Mr. Benjamin tapped on the folder of bank statements. “Let’s start with this, shall we? I don’t really watch TV, but from the looks of it, your wife has done quite nicely. At least lately. Must be nice.”
“The show business dollar is a very nice dollar,” Alex said.
“But if you’ll allow me,” he said. “You’re all over the place here. You’ve got stock reports, pension plans, bank records, some sort of promissory note here from someone at a studio. Why aren’t you better consolidated?”
Alex had only a vague understanding of “consolidated,” but he was pretty sure that a guy who’d just had his entire family fortune embezzled by a single crooked money manager was telling him to put all his money in one pot.
Heart racing, Alex racked his brain for a halfway-informed response, mentioning a “portfolio manager’s asset allocation.” Across the table, Mr. Benjamin looked pained. Alex got quiet and tried to straighten his back against the quicksand of upholstery.
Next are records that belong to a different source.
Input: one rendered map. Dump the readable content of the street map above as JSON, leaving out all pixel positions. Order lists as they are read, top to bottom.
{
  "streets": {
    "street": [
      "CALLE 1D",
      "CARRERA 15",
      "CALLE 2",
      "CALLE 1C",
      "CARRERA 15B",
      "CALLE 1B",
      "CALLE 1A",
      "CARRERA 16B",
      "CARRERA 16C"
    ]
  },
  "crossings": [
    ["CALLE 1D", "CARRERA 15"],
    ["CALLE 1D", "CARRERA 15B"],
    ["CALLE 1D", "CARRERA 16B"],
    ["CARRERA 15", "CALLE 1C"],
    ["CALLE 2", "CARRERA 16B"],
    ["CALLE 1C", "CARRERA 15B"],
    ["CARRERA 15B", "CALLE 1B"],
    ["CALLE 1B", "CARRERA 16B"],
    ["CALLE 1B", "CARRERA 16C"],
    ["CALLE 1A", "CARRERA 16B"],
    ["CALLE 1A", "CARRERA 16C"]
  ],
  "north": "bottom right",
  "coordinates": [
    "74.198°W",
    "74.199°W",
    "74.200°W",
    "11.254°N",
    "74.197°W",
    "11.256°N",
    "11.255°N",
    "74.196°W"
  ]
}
“Let’s move on to the inspections,” Mr. Benjamin said, holding up the chimney report with a thumb and index finger. “This,” he said, “is horseshit.”
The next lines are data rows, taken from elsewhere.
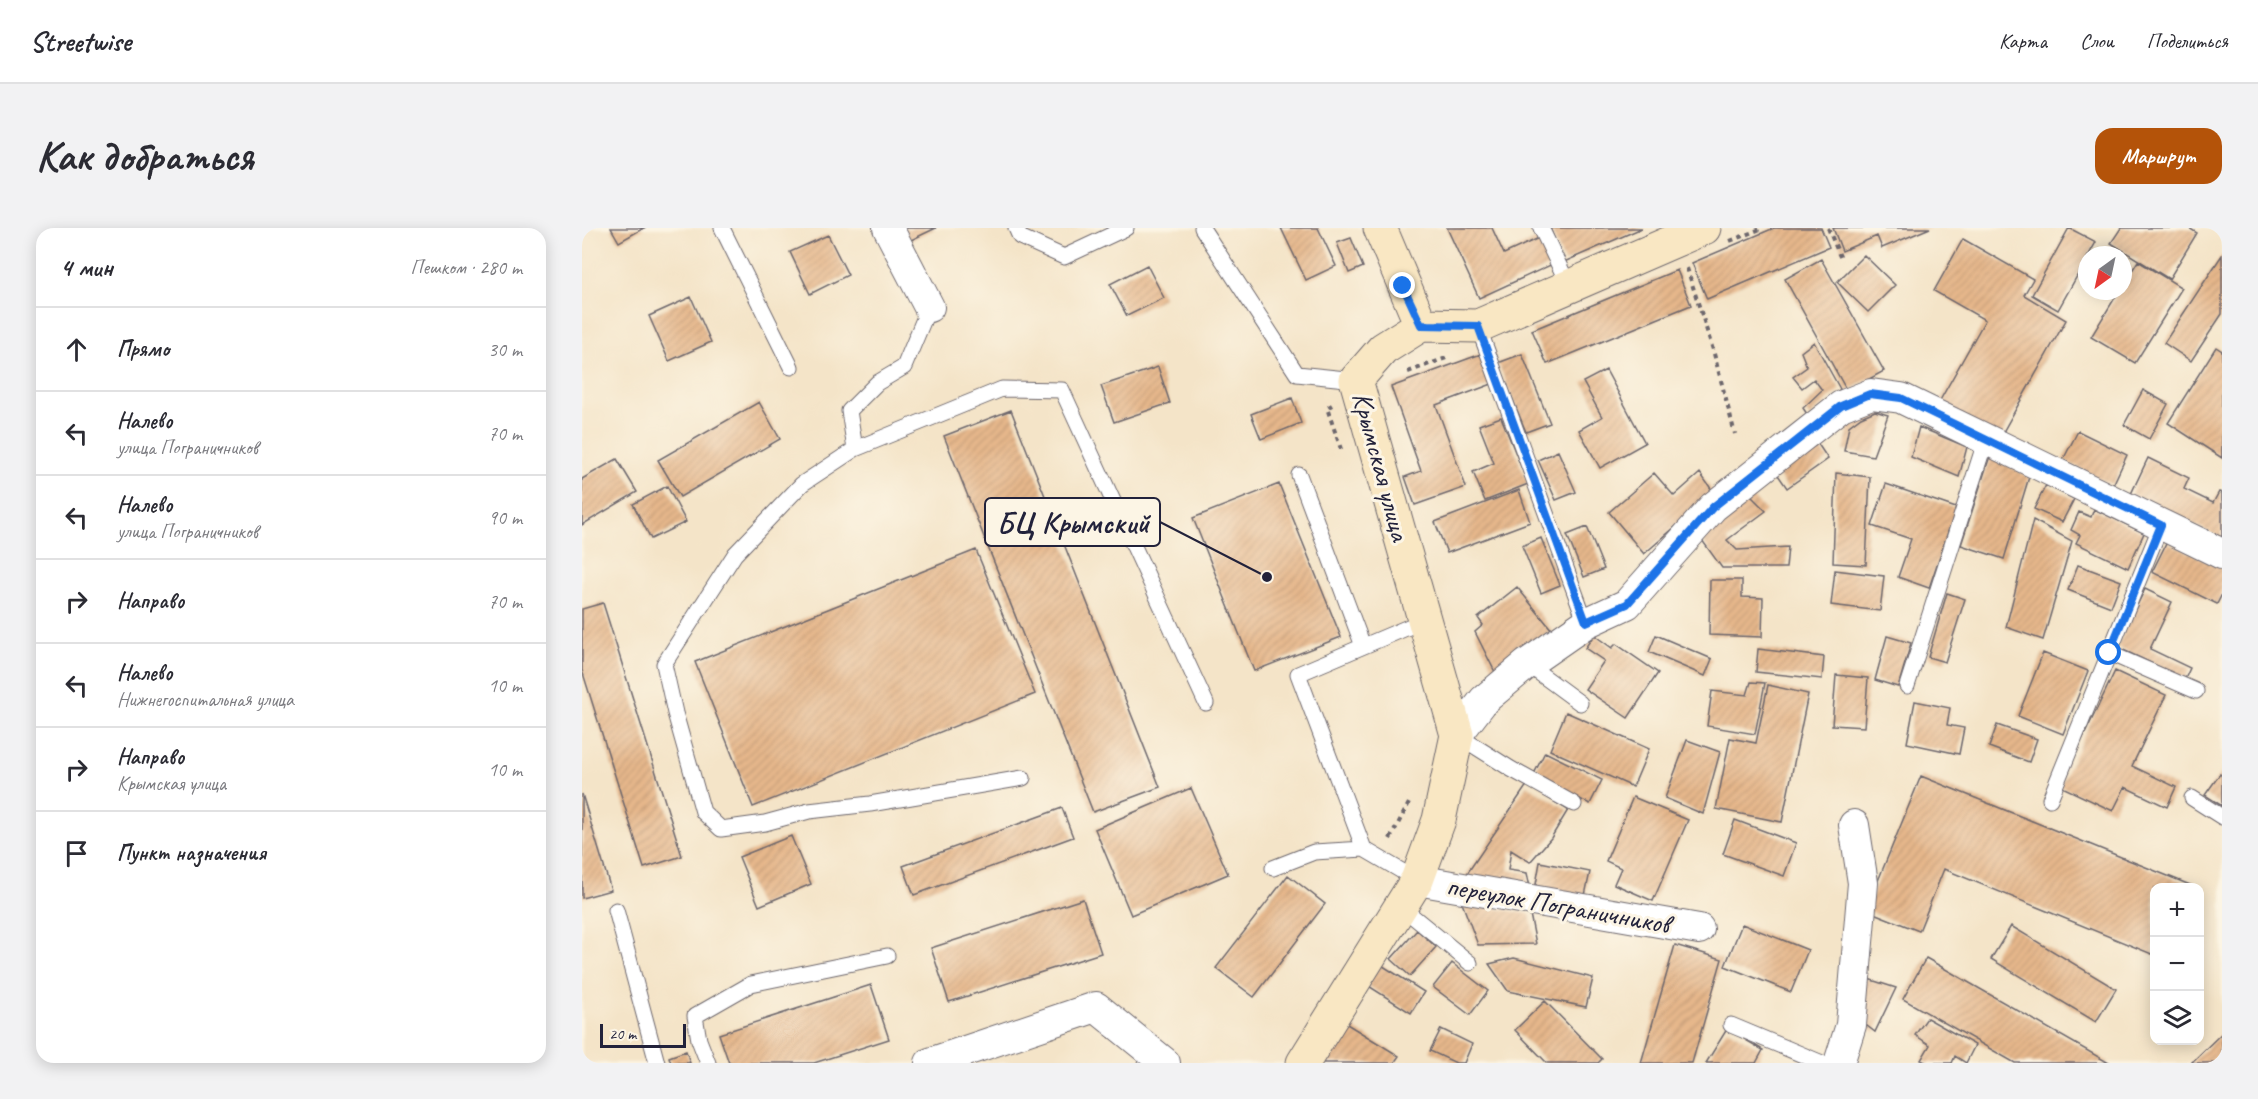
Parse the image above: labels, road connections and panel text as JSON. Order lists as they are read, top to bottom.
{
  "streets": {
    "street": ["Крымская улица", "переулок Пограничников"]
  },
  "places": ["БЦ Крымский"],
  "scale_bar": "20 m",
  "north": "bottom left",
  "page": {
    "header": "Streetwise",
    "nav": ["Карта", "Слои", "Поделиться"],
    "buttons": "Маршрут",
    "title": "Как добраться",
    "heading": ["4 мин", "Пешком · 280 m"],
    "list": [
      ["Прямо", "30 m"],
      ["Налево", "улица Пограничников", "70 m"],
      ["Налево", "улица Пограничников", "90 m"],
      ["Направо", "70 m"],
      ["Налево", "Нижнегоспитальная улица", "10 m"],
      ["Направо", "Крымская улица", "10 m"],
      "Пункт назначения"
    ],
    "map_buttons": ["+", "−"],
    "scale": "20 m"
  }
}
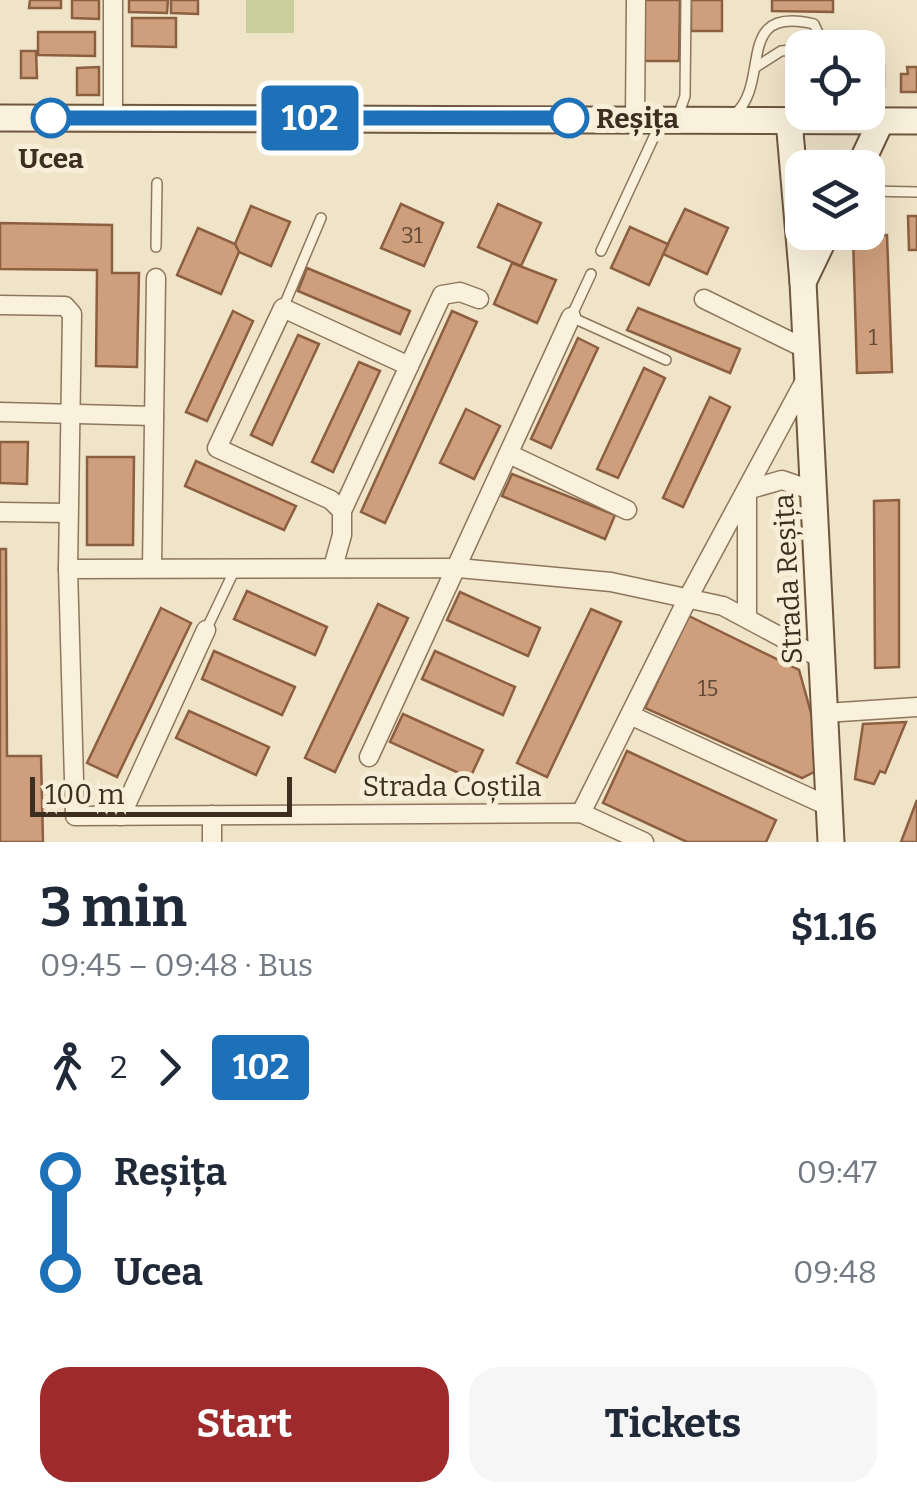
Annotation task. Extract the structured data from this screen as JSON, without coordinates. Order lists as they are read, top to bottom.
{
  "streets": {
    "main road": ["Strada Reșița"],
    "street": ["Strada Coștila"]
  },
  "crossings": [
    ["Strada Reșița", "Strada Coștila"]
  ],
  "places": ["Ucea", "Reșița"],
  "lines": ["bus line 102"],
  "house_numbers": ["31", "1", "15"],
  "scale_bar": "100 m",
  "page": {
    "on_map": "102",
    "scale": "100 m",
    "heading": ["3 min", "09:45 – 09:48 · Bus", "$1.16"],
    "legs": ["2", "102"],
    "list": [
      {
        "name": "Reșița",
        "value": "09:47"
      },
      {
        "name": "Ucea",
        "value": "09:48"
      }
    ],
    "buttons": ["Start", "Tickets"]
  }
}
Then, with a dramatic flourish, he held up the sewer inspection. “Bullcrap.”
Finally, he held up the mold report. “Absolute one-hundred-percent mooseturd.” He waved a pencil in front of him like a baton. “This home has been scrupulously maintained. Any suggestion otherwise is unconscionable.”
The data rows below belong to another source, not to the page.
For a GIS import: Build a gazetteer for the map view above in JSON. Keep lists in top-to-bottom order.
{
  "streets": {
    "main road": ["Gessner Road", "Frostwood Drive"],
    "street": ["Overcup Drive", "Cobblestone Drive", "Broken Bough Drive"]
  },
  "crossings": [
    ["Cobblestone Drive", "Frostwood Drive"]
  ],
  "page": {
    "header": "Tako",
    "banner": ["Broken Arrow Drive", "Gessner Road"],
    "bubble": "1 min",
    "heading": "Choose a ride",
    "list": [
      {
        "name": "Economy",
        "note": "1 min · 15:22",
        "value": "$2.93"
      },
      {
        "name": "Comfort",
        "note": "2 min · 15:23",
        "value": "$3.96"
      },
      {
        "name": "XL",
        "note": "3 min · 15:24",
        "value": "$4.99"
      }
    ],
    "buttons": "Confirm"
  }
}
Alex crossed one leg over the other and nodded, he hoped thoughtfully. He chose his words c
arefully.
“I want you to know, Mr. Benjamin, that I appreciate, given all you’ve been through, that you may have some difficulties with trust,” he said. “But I also hope you can appreciate that I’m not trying to cheat you out of anything.”
Mr. Benjamin took off his reading glasses and drummed his fingers on the pile of papers.
“Please,” Alex went on. “Big picture here. Our agreement is more than fair. And these credits are such a tiny piece of this, comparatively.”
The old man narrowed his eyes. “I’ll do half.”
“Half?” Alex said. “I was thinking more like the full thirty-six.”
Mr. Benjamin scratched his chin. “Let’s put a pin in that for the moment. Have you had a chance to look over the sale list?”
Colby had passed along a list of sale items—Alex had stopped reading after two pages of French antiques, Persian rugs, and ornamental fixtures. “We’re not really chandelier people.”
“There’s one item in particular that didn’t go on that list—and I really think you should take it.”
“What’s that?”
“Judy’s tanning bed. It’s in the guest room upstairs? Big bronze monster, with the fluorescent lights? Judy adores it, but no way can we fit it in the new place.”
Alex nodded, not quite getting where this was going.
“She got it for eight thousand a year ago. I’ll give it to you for three. Take it and we’ve got a deal.”
“So—what are you saying? I buy the tanning bed… you take the credits? We’re done here?”
Mr. Benjamin leaned forward. “It would mean a lot to me,” he said.
Alex scratched the back of his head. No way this wasn’t a win. But from the look on Mr. Benjamin’s face, this wasn’t about the money—to him, it was a fuck-you. To him, to his wife, to this whole situation. But so what if unloading his wife’s tanning bed on Alex let Mr. Benjamin feel like he was the real man? Let him have the bullshit symbolic victory. The only thing it said about Alex was that he could pull himself out of this horrible armchair, close the deal, and never see Mr. Benjamin again.